« Très clairement, nous devons aujourd'hui réviser notre programmation et notre stratégie, la réviser à la lumière de changement de la nature du risque », a observé jeudi Emmanuel Macron. C'est clair. Rompez les rangs. Non seulement le budget des armées est sanctuarisé dans le cadre de la loi de programmation militaire (LPM), qui promet 413 milliards d'euros, dont 400 milliards de crédits budgétaires sur la période 2024-2030 aux militaires, mais Emmanuel Macron va annoncer dimanche soir à l'hôtel de Brienne une réévaluation des crédits de la LPM. « Le président de la République prononcera un discours le 13 juillet qui sera très important et qui comportera des annonces majeures », a assuré l'Élysée. Quelle sera la hausse des crédits de la LPM dans un contexte d'extrême pénurie budgétaire ? Là est toute la question.

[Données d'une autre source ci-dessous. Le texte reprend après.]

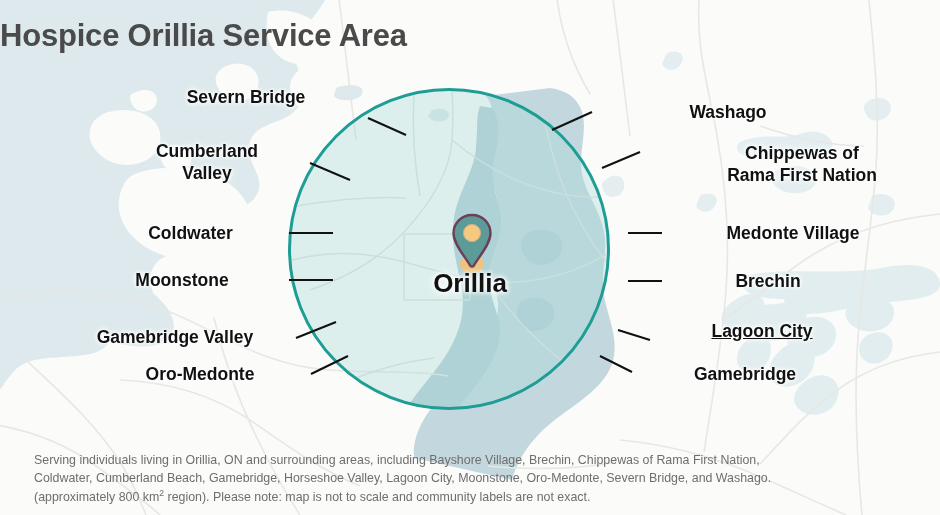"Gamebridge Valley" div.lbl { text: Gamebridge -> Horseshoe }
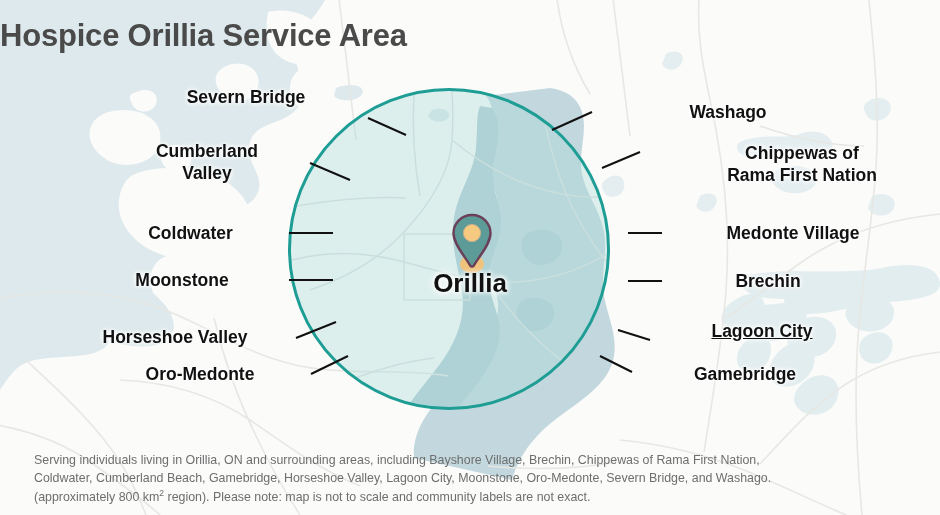"Gamebridge" div.lbl { html: <div>Gamebridge</div> -> none }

Ces discussions opposent comme habituellement depuis la nuit des temps l'Élysée et le ministère des Armées d'un côté, et Matignon et Bercy, de l'autre. Pour éviter toutes fuites, elles sont restées confinées à un très haut niveau. Mais, selon nos informations, les négociations entre les deux camps discuteraient d'une fourchette comprise entre 15 et 40 milliards d'euros sur la période 2026-2030. Il est vraisemblable qu'un compromis sera trouvé autour de 20 à 25 milliards d'euros. Pour Matignon et Bercy, qui milite pour une hausse au minimum syndical, l'enjeu est de taille : cette augmentation des crédits devra être in fine une opération neutre pour le budget général. En 2026 et au-delà très certainement, toute hausse du budget des Armées devra être compensée par des économies supplémentaires réalisées par les autres ministères.
Pour le ministère des Armées, cette hausse tombe à pic. En plus des nouveaux besoins à financer (plus de Rafale, de frégates FDI, de systèmes de défense aérienne SAMP/T, de satellites...), la LPM déborde de programmes non financés. En clair, l'édredon ne rentrait pas tout à fait dans la valise... Pour tordre le bras de Bercy et Matignon et le faire accepter cette augmentation à l'opinion publique, l'Élysée joue la carte de la menace. Le chef d'état-major des armées va la détailler dans une conférence de presse. Un exercice rarissime pour le général Thierry Burkhard.